▶ **Goal 1**: From the forum thread about the Dragon's Blood shipment, reproduce the passage from "## 2Sticks (Dec" up to and including "be long now!!!!!".
▶ **Goal 2**: In the forum thread about the Dragon's Blood shipment, rewrite the paragraph beginning "Here is the update on the Pink Sugar revision" as a short bulleted list that keeps its main facts.

▶ **Selected excerpt**:

# Dragon's Blood due to arrive.......CLOSED



## 2Sticks (Dec 13, 2007)

Just spoke by phone to my Rep and the Dragon's Blood shipped out yesterday. I got the tracking number and it is due to be delivered by the end of day Monday 7/9/12.

Won't be long now!!!!!

Here is the update on the Pink Sugar revision. I soaped it, no acceleration. To my surprise it turned bright yellow! It's been a week now and it is still yellow (looks like it was colored with annato). We are not going to do it. Horrible ugly color for Pink Sugar and they raised the price by $2.00

It is time to get ready for Sabbath so I will be off the computer until Saturday night. Sunday I am posting a new pre-sell and at least one of them will be the same price as the Pink Sugar if you'd like to move any or all of your Pink Sugar money to that fragrance you can. If you'd like a refund, I can do that also. I just can't find a Pink Sugar that I think is the quality that you deserve. I have applied to the very most top fragrance oil company for an account. I sent more information into them today and hopefuly I'll find the right Pink Sugar if I'm accepted as a customer. I thank each and every one of you for the patience and support you've shown. I only want to bring you the best Fragrance Oils your money can buy at the best price. Believe me that I'm feeling very protective of each of you and your soaping business. 

If you're wondering what the next sell will be, well.......... Wouldn't you rather be surprised????????????????????????? :rofl

OK,OK that's mean, I'll tell you that one is OMH!


----------



## VickiLynne (Feb 8, 2008)

*Re: Dragon's Blood due to arrive*

Thanks Tamera for all you are doing!!

Vicki/NC


----------



## petey (May 1, 2010)

▶ **Data excerpts**:
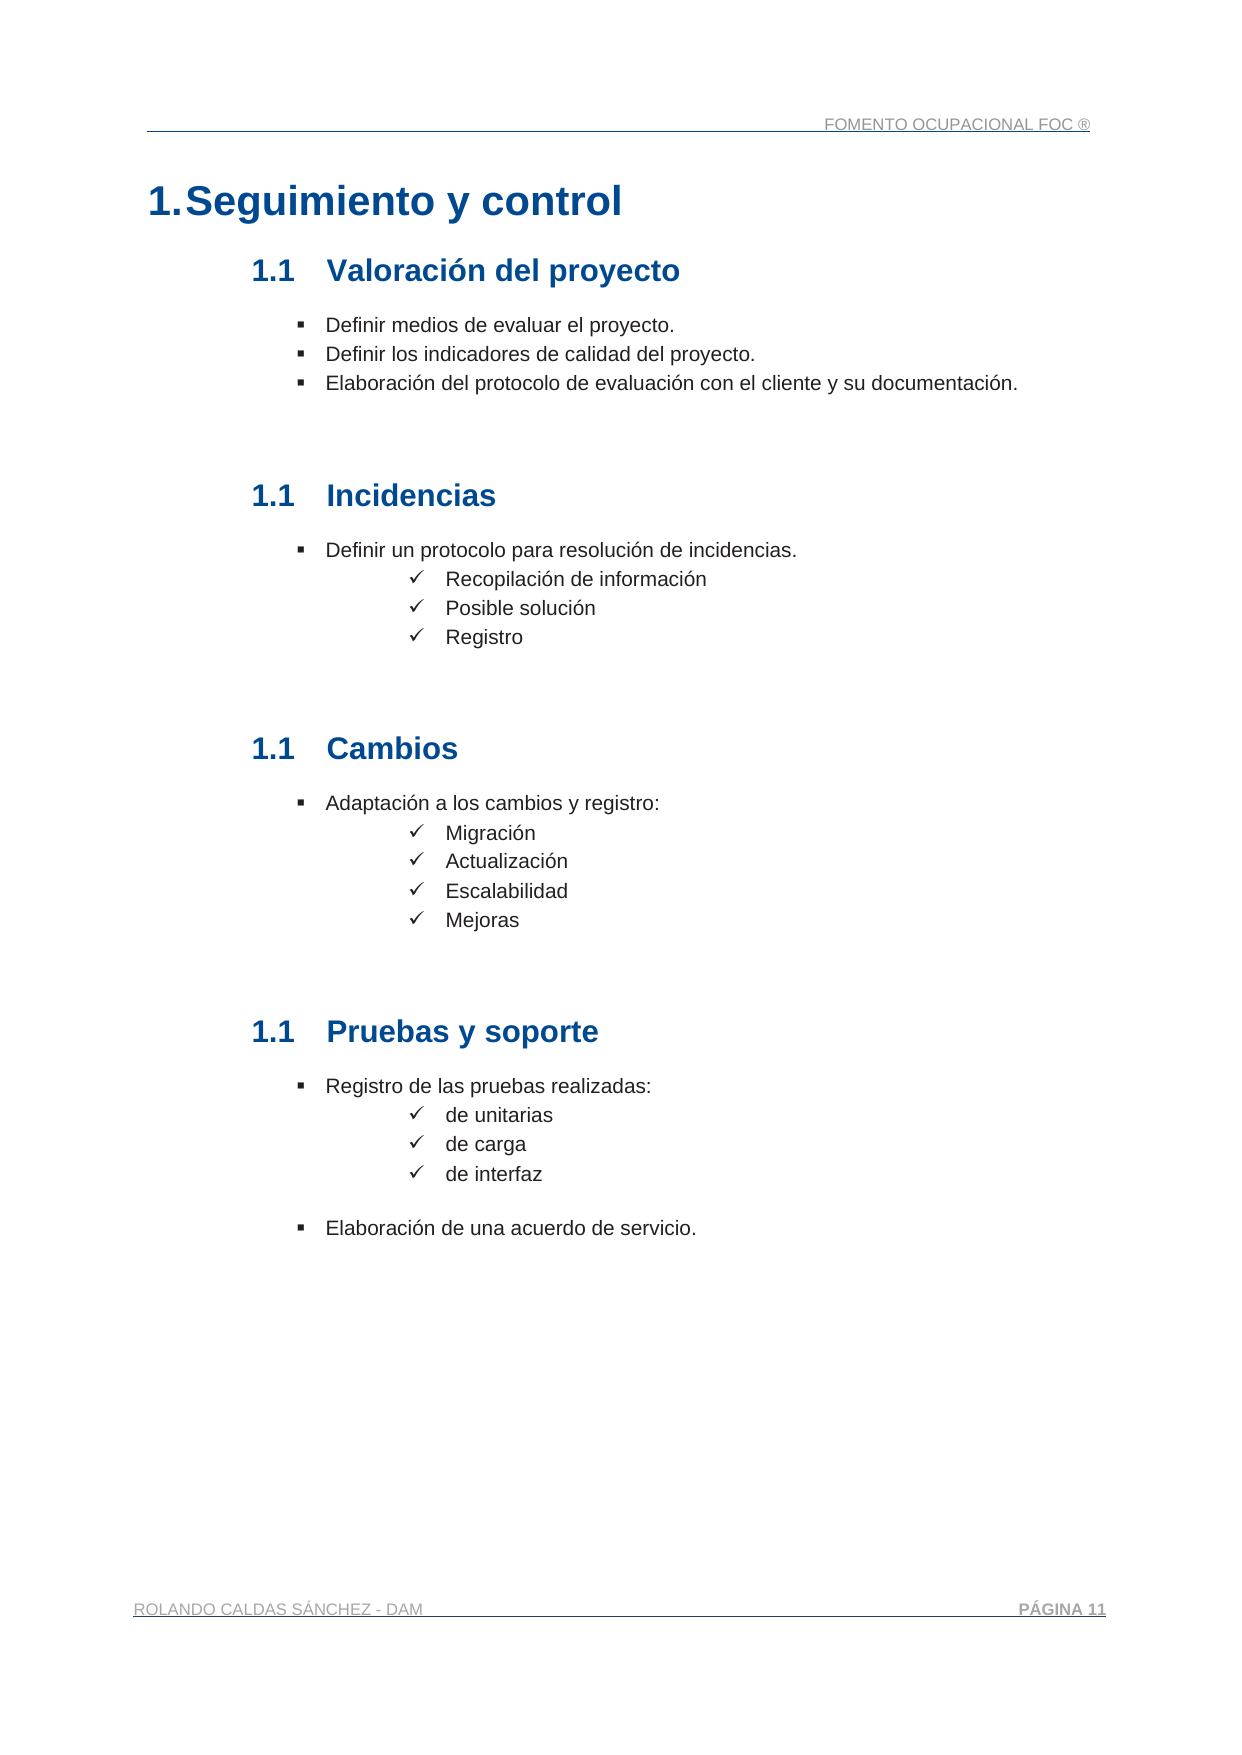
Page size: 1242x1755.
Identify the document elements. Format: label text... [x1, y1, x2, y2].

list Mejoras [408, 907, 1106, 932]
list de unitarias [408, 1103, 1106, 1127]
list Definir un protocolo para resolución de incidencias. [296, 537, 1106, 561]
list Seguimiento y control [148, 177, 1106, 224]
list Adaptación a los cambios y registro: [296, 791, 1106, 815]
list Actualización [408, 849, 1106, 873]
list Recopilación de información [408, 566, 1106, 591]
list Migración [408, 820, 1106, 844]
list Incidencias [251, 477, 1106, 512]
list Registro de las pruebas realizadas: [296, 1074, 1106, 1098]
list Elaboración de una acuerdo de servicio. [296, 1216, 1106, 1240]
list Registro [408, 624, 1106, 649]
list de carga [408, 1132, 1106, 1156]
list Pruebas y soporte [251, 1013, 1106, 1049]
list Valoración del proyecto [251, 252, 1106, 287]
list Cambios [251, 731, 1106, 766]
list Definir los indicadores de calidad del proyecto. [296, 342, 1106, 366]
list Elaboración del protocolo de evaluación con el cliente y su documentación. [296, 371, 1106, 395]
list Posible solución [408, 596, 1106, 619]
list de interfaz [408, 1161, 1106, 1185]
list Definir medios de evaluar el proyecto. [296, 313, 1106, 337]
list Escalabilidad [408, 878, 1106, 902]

▶ **Written response 1**:
## 2Sticks (Dec 13, 2007)

Just spoke by phone to my Rep and the Dragon's Blood shipped out yesterday. I got the tracking number and it is due to be delivered by the end of day Monday 7/9/12.

Won't be long now!!!!!

▶ **Written response 2**:
- The revised Pink Sugar was soaped and showed no acceleration.
- It unexpectedly turned bright yellow and was still yellow a week later, looking as if colored with annatto.
- It will not be offered because the color is wrong for Pink Sugar and the price went up by $2.00.